Sabtu, 20 Juni 2026 | 18:48:31 WIB
PT Integra Indocabinet Tbk (WOOD).

JAKARTA — PT Integra Indocabinet Tbk (WOOD) menargetkan pertumbuhan penjualan sebesar 5%-10% pada 2026. 

Strategi ini akan ditempuh melalui diversifikasi produk serta ekspansi pasar ekspor ke wilayah Eropa dan Timur Tengah, di tengah tantangan perlambatan permintaan dari pasar utama di Amerika Serikat (AS).

Direktur WOOD, Wang Sutrisno, menyampaikan bahwa perseroan memilih target yang realistis dalam menyikapi dinamika geopolitik dan ketidakpastian ekonomi global. 

“Kami tidak ingin terlalu agresif. Namun kami melihat masih ada sejumlah peluang pertumbuhan yang dapat dimanfaatkan, terutama melalui pengembangan produk baru dan ekspansi pasar,” ujar Wang dalam keterangan tertulis, Sabtu (20/6/2026).

Strategi utama tahun ini mencakup peluncuran produk baru dengan siklus bisnis lebih cepat, seperti lantai kayu (flooring) dan furnitur luar ruangan (outdoor furniture). 

Selain tetap mempertahankan pasar AS sebagai kontributor utama, WOOD kini meningkatkan penetrasi ke pasar Eropa dan Timur Tengah yang memiliki prospek menjanjikan.

Optimisme ini didukung oleh keberhasilan strategi diversifikasi pasar sejak tahun lalu. 

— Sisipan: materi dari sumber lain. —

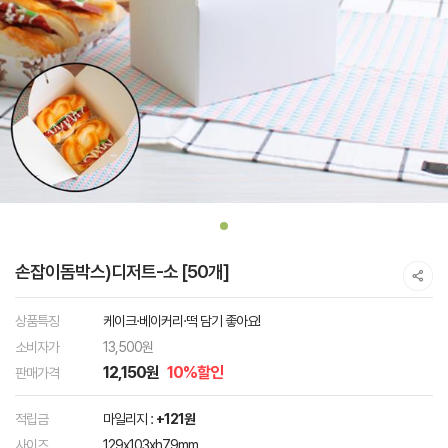
손잡이돔박스)디저트-소 [50개]
상품특징
케이크·베이커리·떡 담기 좋아요!
소비자가
13,500원
12,150원
10%할인
판매가격
적립금
마일리지 :
+121원
사이즈
129x103xh79mm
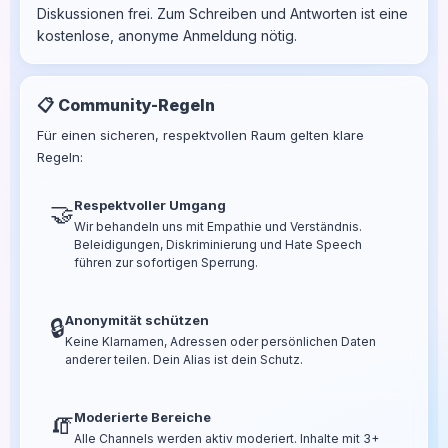
Diskussionen frei. Zum Schreiben und Antworten ist eine
kostenlose, anonyme Anmeldung nötig.
📋 Community-Regeln
Für einen sicheren, respektvollen Raum gelten klare
Regeln:
Respektvoller Umgang
🤝
Wir behandeln uns mit Empathie und Verständnis.
Beleidigungen, Diskriminierung und Hate Speech
führen zur sofortigen Sperrung.
Anonymität schützen
🔒
Keine Klarnamen, Adressen oder persönlichen Daten
anderer teilen. Dein Alias ist dein Schutz.
Moderierte Bereiche
🧯
Alle Channels werden aktiv moderiert. Inhalte mit 3+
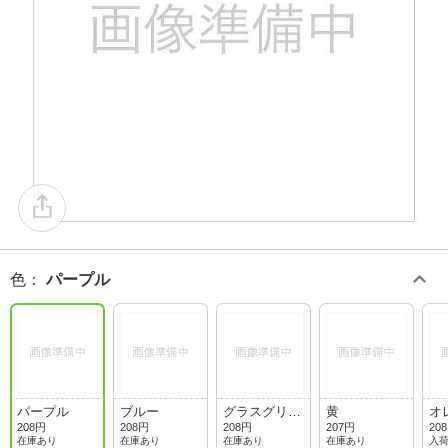
色
：
パープル
パープル
ブルー
グラスグリー
黄
オ
ン
208円
208円
208円
207円
20
在庫あり
在庫あり
在庫あり
在庫あり
入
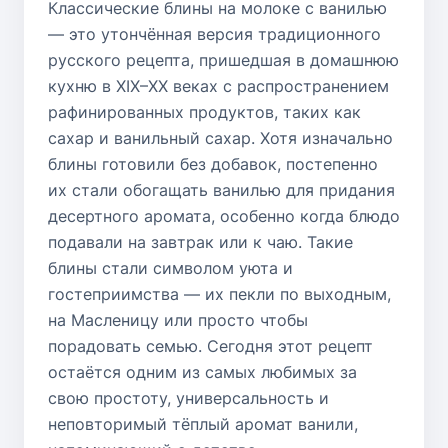
Классические блины на молоке с ванилью
— это утончённая версия традиционного
русского рецепта, пришедшая в домашнюю
кухню в XIX–XX веках с распространением
рафинированных продуктов, таких как
сахар и ванильный сахар. Хотя изначально
блины готовили без добавок, постепенно
их стали обогащать ванилью для придания
десертного аромата, особенно когда блюдо
подавали на завтрак или к чаю. Такие
блины стали символом уюта и
гостеприимства — их пекли по выходным,
на Масленицу или просто чтобы
порадовать семью. Сегодня этот рецепт
остаётся одним из самых любимых за
свою простоту, универсальность и
неповторимый тёплый аромат ванили,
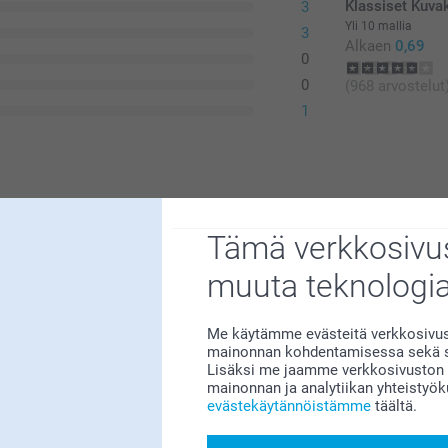
Klassiset Kuvak
3
Yli 10 mallia
3
Alkaen
0,69
0
0
(968 arvostelut
1
Tämä verkkosivus
muuta teknologi
Me käytämme evästeitä verkkosivust
mainonnan kohdentamisessa sekä so
Lisäksi me jaamme verkkosivuston k
t tilaamistasi osoitetarroista – se ilahduttaa
mainonnan ja analytiikan yhteistyö
evästekäytännöistämme
täältä.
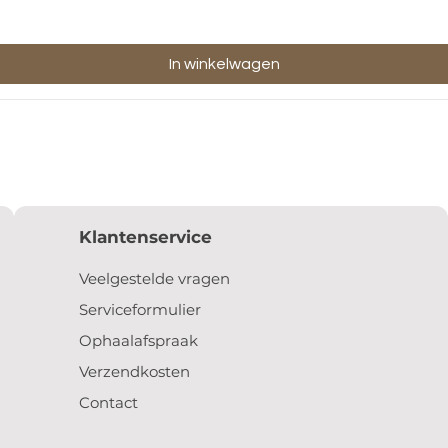
In winkelwagen
Klantenservice
Veelgestelde vragen
Serviceformulier
Ophaalafspraak
Verzendkosten
Contact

Sepanjang 2025, penjualan ke Eropa melonjak 654% menjadi Rp242,1 miliar, dan tren tersebut berlanjut pada kuartal I-2026 dengan lonjakan hingga 2.133% menjadi Rp112,7 miliar dibandingkan periode yang sama tahun sebelumnya.

Sebelumnya, WOOD sempat mencatatkan tekanan kinerja pada 2025 akibat melemahnya permintaan pasar AS, di mana penjualan bersih turun 5,8% menjadi Rp2,63 triliun dan laba bersih terkoreksi menjadi Rp65 miliar. 

Namun, segmen building component tetap menunjukkan performa solid dengan pertumbuhan penjualan 13,8% menjadi Rp2,24 triliun.

Untuk menjaga profitabilitas di tengah tantangan pasar yang ada, manajemen WOOD berkomitmen untuk terus menjalankan berbagai program efisiensi dan optimalisasi portofolio bisnis. 

Pada kuartal I-2026, perseroan berhasil membukukan penjualan sebesar Rp722,4 miliar dengan laba bersih mencapai Rp28,62 miliar.